The response should contain every record, reproduced exactly.

Stored data entries
□ □ □ □ □ □ □

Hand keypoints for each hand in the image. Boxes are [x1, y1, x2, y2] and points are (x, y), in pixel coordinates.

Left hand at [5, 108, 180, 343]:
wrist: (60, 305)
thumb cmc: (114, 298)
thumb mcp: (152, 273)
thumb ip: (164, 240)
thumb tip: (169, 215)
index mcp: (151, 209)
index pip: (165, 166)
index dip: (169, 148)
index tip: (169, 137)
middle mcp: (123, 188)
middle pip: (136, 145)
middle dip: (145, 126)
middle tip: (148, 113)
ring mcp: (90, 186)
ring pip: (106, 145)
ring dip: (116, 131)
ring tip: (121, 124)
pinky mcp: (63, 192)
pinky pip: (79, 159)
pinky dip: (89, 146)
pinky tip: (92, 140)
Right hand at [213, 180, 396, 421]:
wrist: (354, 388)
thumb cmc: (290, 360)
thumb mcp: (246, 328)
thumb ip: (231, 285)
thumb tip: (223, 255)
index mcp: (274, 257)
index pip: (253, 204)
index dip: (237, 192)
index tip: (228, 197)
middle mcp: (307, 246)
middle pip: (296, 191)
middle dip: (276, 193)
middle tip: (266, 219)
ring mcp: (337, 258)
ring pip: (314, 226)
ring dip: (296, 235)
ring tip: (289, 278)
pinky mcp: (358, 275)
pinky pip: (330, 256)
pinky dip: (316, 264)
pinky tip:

□ □ □ □ □ □ □

Problem solution:
Hand keypoints for each hand in the image. Boxes are [x1, y1, x2, y2] and points are (x, y), in pixel coordinates.

Left hand at [5, 108, 180, 343]:
wrist: (60, 305)
thumb cmc: (114, 298)
thumb mcp: (152, 273)
thumb ip: (164, 240)
thumb tip: (169, 215)
index mcp: (151, 209)
index pip: (165, 166)
index dip: (169, 148)
index tip: (169, 137)
middle mcp: (123, 188)
middle pip: (136, 145)
middle dip: (145, 126)
middle tip: (148, 113)
ring mcp: (90, 186)
ring pip: (106, 145)
ring dip: (116, 131)
ring tip: (121, 124)
pinky mcp: (63, 192)
pinky pip: (79, 159)
pinky dip: (89, 146)
pinky tip: (92, 140)
Right hand at [213, 180, 396, 421]:
wrist: (354, 388)
thumb cmc: (290, 360)
thumb mcp: (246, 328)
thumb ip: (231, 285)
thumb tip: (223, 255)
index mcp: (274, 257)
index pip: (253, 204)
index dip: (237, 192)
index tip: (228, 197)
middle mcp: (307, 246)
middle pip: (296, 191)
middle dip: (276, 193)
middle tip: (266, 219)
ring mcp: (337, 258)
ring pip: (314, 226)
ring dip: (296, 235)
ring tip: (289, 278)
pinky mcp: (358, 275)
pinky pip: (330, 256)
pinky dip: (316, 264)
pinky tip:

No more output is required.